|
What kinds of techniques are used in generating search engine snippets? By a snippet, I mean the short summary for each search result. For example, the first result on Google for "metaoptimize" is
and the snippet would be "Machine learning, natural language processing, predictive analytics, business intelligence, artificial intelligence, text analysis, information retrieval, ..." I'm guessing it's not so much summarization techniques, and more a mixture of looking within particular HTML sections + scoring sentences for similarity to the query, but I'm just guessing. |
|
Here's a paper which describes how Yahoo (probably) did it - Predicting the Readability of Short Web Summaries. Their algorithm is too complicated if you're looking for something quick & dirty.
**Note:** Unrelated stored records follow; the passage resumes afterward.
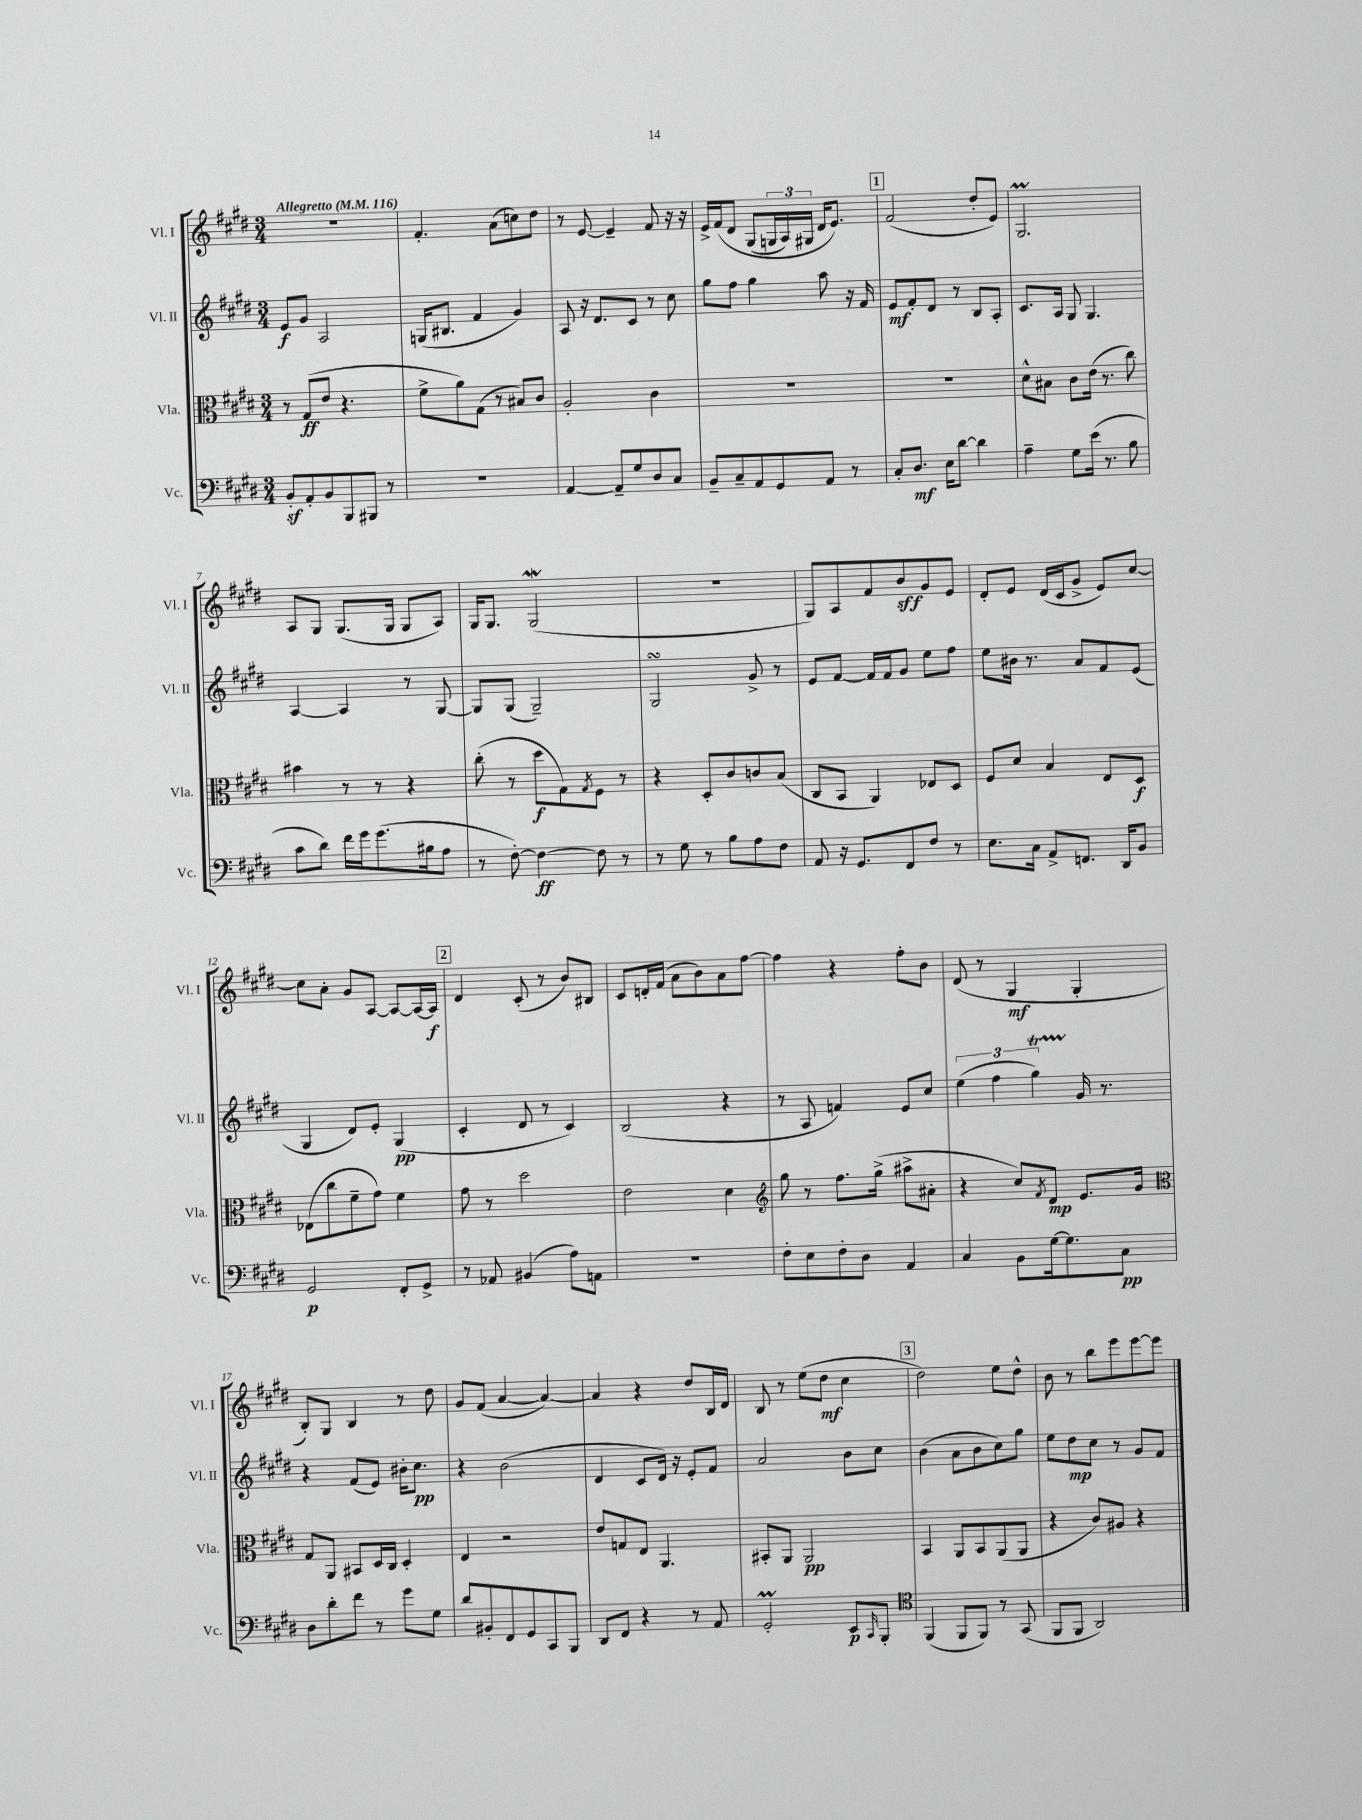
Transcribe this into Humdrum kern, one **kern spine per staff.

**kern	**kern	**kern	**kern
*staff4	*staff3	*staff2	*staff1
*clefF4	*clefC3	*clefG2	*clefG2
*k[f#c#g#d#]	*k[f#c#g#d#]	*k[f#c#g#d#]	*k[f#c#g#d#]
*M3/4	*M3/4	*M3/4	*M3/4
*MM116	*MM116	*MM116	*MM116
8BB'/L	8r	8e/L	2.r
8AA'/	(8G#/L	8g#/J	.
8BB/	8e/J	2A/	.
8BBB/	4.r	.	.
8BBB#/J	.	.	.
8r	.	.	.
=	=	=	=
2.r	8f#^\L	(16G/LK	4.f#'/
.	.	8.B#/J	.
.	8a\)	.	.
.	(8G#\J	4f#/	.
.	8r	.	(8a\L
.	8B#/L)	4g#/)	8cc\)
.	8c#/J	.	8dd#\J
=	=	=	=
[4AA/	2A'/	8A/	8r
.	.	16r	[8e/
.	.	8.d#/L	.
8AA~/]L	.	.	4e~/]
8G#/	.	8c#/J	.
8D#/	4c#\	8r	8f#/
8C#/J	.	8cc#\	16r
.	.	.	16r
=	=	=	=
8BB~/L	2.r	8gg#\L	16e^/LL
.	.	.	&(16f#/J
8C#~/	.	8ff#\J	8d#/J
8AA/	.	4gg#\	(8G#/L
8GG#/	.	.	24G/L
.	.	.	24A/)
.	.	.	24G#/JJ
8AA/J	.	8aa\	16d#/LK
.	.	.	8.e/J&)
8r	.	16r	.
.	.	16f#/	.
=	=	=	=
8C#'/L	2.r	8e/L	(2f#/
8.D#/J	.	8f#'/	.
.	.	8d#/J	.
16E\LK	.	.	.
[8d#\J	.	8r	.
4d#\]	.	8B/L	8dd#'/L
.	.	8A'/J	8e/J)
=	=	=	=
4A~\	8d#^^\L	8.c#/L	2.G#/
.	8B#\J	.	.
.	.	16A/Jk	.
8G#\L	8c#\L	8G#/	.
(16e\Jk	(16e\Jk	4.G#/	.
8.r	8.r	.	.
8B\	8cc#\)	.	.
=	=	=	=
8c#\L	4b#\	[4A/	8A/L
8d#\J)	.	.	8G#/J
16f#\LL	8r	4A/]	(8.G#/L
16g#\J	.	.	.
(8.g#\	8r	.	.
.	.	.	16G#/Jk
.	4r	8r	8G#/L
16B#\k	.	.	.
8A\J	.	[8G#/	8A/J)
=	=	=	=
8r	(8cc#'\	8G#/]L	16G#/LK
.	.	.	8.G#/J
[8F#'\)	8r	(8G#/J	.
4F#\_	8dd#\L	2G#~/)	(2G#/
.	8G#\)	.	.
.	8qG#/	.	.
8F#\]	8F#\J	.	.
8r	8r	.	.
=	=	=	=
8r	4r	2G#/	2.r
8G#\	.	.	.
8r	8D#'/L	.	.
8B\L	8c#/	.	.
8A\	8c/	8g#^/	.
8F#\J	(8B/J	8r	.
=	=	=	=
8AA/	8C#/L	8e/L	8G#/L)
16r	8BB/J	[8f#/J	8A/
8.GG#/L	.	.	.
.	4AA/)	16f#/]LL	8f#/
.	.	16f#/J	.
8FF#/	.	8g#/J	8b/
8F#/J	8E-/L	8ee\L	8g#/
8r	8D#/J	8ff#\J	8e/J
=	=	=	=
8.E\L	8F#/L	8ee\L	8d#'/L
.	8d#/J	16b#\Jk	8e/J
16C#\Jk	.	8.r	.
8AA^/L	4B/	.	(16d#/LL
.	.	.	16c#/J
8.FF/J	.	8a/L	8g#^/J
.	8E/L	8f#/	8e/L)
16DD#/LK	.	.	.
8BB/J	8D#/J	(8e/J	[8cc#/J
=	=	=	=
2GG#/	(8E-\L	4G#/	8cc#\]L
.	8cc#\	.	8a'\J
.	8f#~\	8d#/L)	8g#/L
.	8g#\J)	8e'/J	[8A/J
8FF#'/L	4f#\	(4G#/	8A/_L
8GG#^/J	.	.	16A/_L
.	.	.	16A/]JJ
=	=	=	=
8r	8g#\	4c#'/	4d#/
8AA-/	8r	.	.
(4BB#/	2dd#\	8d#/	(8c#'/
.	.	8r	8r
8A\L)	.	4c#/)	8b/L)
8AA\J	.	.	8B#/J
=	=	=	=
2.r	2e\	(2B/	8c#/L
.	.	.	16d'/L
.	.	.	(16f#/JJ
.	.	.	8a\L
.	.	.	8b\)
.	4d#\	4r	8a\
.	.	.	[8ff#\J
=	=	=	=
*	*clefG2	*	*
8F#'\L	8gg#\	8r	4ff#\]
8E\	8r	8A/	.
8F#'\	8.ff#\L	4f/)	4r
8D#\J	.	.	.
.	(16gg#^\Jk	.	.
4AA/	8aa#^\L	8e/L	8ff#'\L
.	8a#'\J	8cc#/J	8b\J
=	=	=	=
4C#/	4r	(6ee\	(8d#/
.	.	.	8r
.	.	6ff#\	.
8BB\L	8cc#/L)	.	4G#/
.	.	6gg#\)	.
.	8qf#/	.	.
[16G#\k	8d#/J	.	.
8.G#\]	.	.	.
.	8.e/L	16g#/	4G#'/
.	.	8.r	.
8C#\J	.	.	.
.	16g#/Jk	.	.
=	=	=	=
*	*clefC3	*	*
8D#\L	8G#/L	4r	8B'/L)
8d#'\	8AA/J	.	8G#/J
8f#\J	8BB#/L	(8f#/L	4B/
8r	16D#/L	8e/J)	.
.	16C#/JJ	.	.
8g#\L	4D#'/	16b#'\LK	8r
.	.	8.cc#\J	.
8G#\J	.	.	8dd#\
=	=	=	=
8d#/L	4E/	4r	8g#/L
8BB#'/	.	.	(8f#/J
8FF#/	2r	(2b\	[4a/
8GG#/	.	.	.
8CC#/	.	.	4a/_)
8BBB/J	.	.	.
=	=	=	=
8DD#/L	8e/L	4d#/	4a/]
8FF#/J	8G/	.	.
4r	8E/J	8c#/L	4r
.	4.AA/	16d#/Jk)	.
.	.	16r	.
8r	.	8e'/L	8dd#/L
8AA/	.	8f#/J	16B/L
.	.	.	16d#/JJ
=	=	=	=
2GG#'/	8BB#'/L	2a/	8B/
.	8AA/J	.	8r
.	2AA/	.	(8ee\L
.	.	.	8dd#\J
8EE/L	.	8b\L	4cc#\
16qqCC#/	.	.	.
8BBB'/J	.	8cc#\J	.
=	=	=	=
*clefC4	*	*	*
(4FF#/	4BB/	(4b\	2dd#\)
8FF#/L	8AA/L	8a\L	.
8FF#/J)	8BB/	8b\	.
8r	(8AA/	8cc#\)	8ee\L
(8GG#/	8AA/J	8gg#\J	8dd#^^\J
=	=	=	=
8FF#/L	4r	8ee\L	8b\
8FF#/J	.	8dd#\	8r
2AA/)	8c#/L)	8cc#\J	8bb\L
.	8A#/J	8r	8eee\
.	4r	8g#/L	[8eee\
.	.	8f#/J	8eee\]J
==	==	==	==
*-	*-	*-	*-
In this case see the references or "related work" section in the paper - they use several simpler scoring algorithms as features in their ML model. ...and more a mixture of looking within particular HTML sections... Well, extracting text from HTML is the first very basic thing that all web search engines have to do. How else would they build the inverted index? It's very reasonable to use for summarization the same extracted text that goes into indexing. + scoring sentences for similarity to the query, Yes, that's the basic idea. Generate some candidates (not just sentences, but fragments of texts, which could be parts of a sentence or span several sentences), and then score them. Awesome, thanks for the paper. I think there's more to snippet generation than readability, though? By looking within particular HTML sections, I meant maybe search engines rank certain HTML parts differently (e.g., maybe title and header tags are more important in general, maybe list tags are ranked higher when the search engine recognizes the query is asking for a list of things). In other words, I'm guessing search engines take the HTML structure of the page into account as well.
(Oct 07 '10 at 14:10)
grautur
|
|
I found this solution works well enough. I made my own version too. The idea is simply to strip away junk and then return the largest text block. |
|
There were two CLEANEVAL competitions for cleaning the text of webpages and removing boilerplate text, navigation bars, etc. Unfortunately, only CLEANEVAL-1 has a webpage, but I believe the proceedings for both conferences are online. NCleaner is a decent HMM-based tool (if I'm not mistaken) for converting HTML to text and stripping non-body text. WebStemmer is another one, but I haven't used it. You can use one of these tools and just take the first k words. jReadability is Java code to extract the article text from HTML. I have not used it. |
|
I think the simplest way would be to obtain a LDA clustering that would give you a distribution of words over topics. So If you gathered all of metaoptimize's posts and ran a LDA over them you could get a number of "topics" with the corresponding distributions over words. Now i would probably get the most probabilistic words belonging to each topic and concatenate them. That is how one could(naively) do it. LSI could achieve the same results too. It is the most basic IR technique and simpler to understand than LDA. But If you are looking at large corpuses, there is ofcourse more to it... One would need a pipeline and some evaluation metric, pseudo feedbacks etc to boost results. 1
I don't think either LSA or LDA in this context should be called simple. I'd go with ivank's answer.
(Oct 06 '10 at 06:43)
Alexandre Passos ♦
1
@Alexandre Agreed! The simplest thing to do would be to use the top-N characters from the webpage. ivank's suggestions are in the right direction. Score fragments for relevance. Of course, the exact method for how this is done is a fairly open ended text summarization question. LDA/LSI/tfidf/etc/etc/etc can be used, but all of these are specific tools to aid in this summarization task.
(Oct 06 '10 at 08:14)
Andrew Rosenberg
Either way, Andrew, you're still generated a bag-of-words (or, at best, an auto-tagging) of the HTML. The question is about text snippets, suggesting actual syntactically well-formed sentences and phrases.
(Oct 06 '10 at 11:25)
Joseph Turian ♦♦
1
@Joseph Turian: What andrew suggested was deeper than treating the whole html as a bag of words. His suggestion is: represent each sentence as a bag of words and choose the sentences closest to the query bag of words as a snippet. If you switch from independent sentence selection to selecting sentences that maximize the similarity between the query and sentence set you have so far this gives you nearly a state-of-the-art extraction-based summarization algorithm.
(Oct 06 '10 at 11:37)
Alexandre Passos ♦
Alexandre, I missed that. It actually sounds like a good idea, as long as you also weight earliness in the document more.
(Oct 06 '10 at 15:17)
Joseph Turian ♦♦
|
|
This is a link to a simple quick and dirty approach to the search engine snippet generation
This answer is marked "community wiki".
|
This is a great question, and it seems to come up a lot.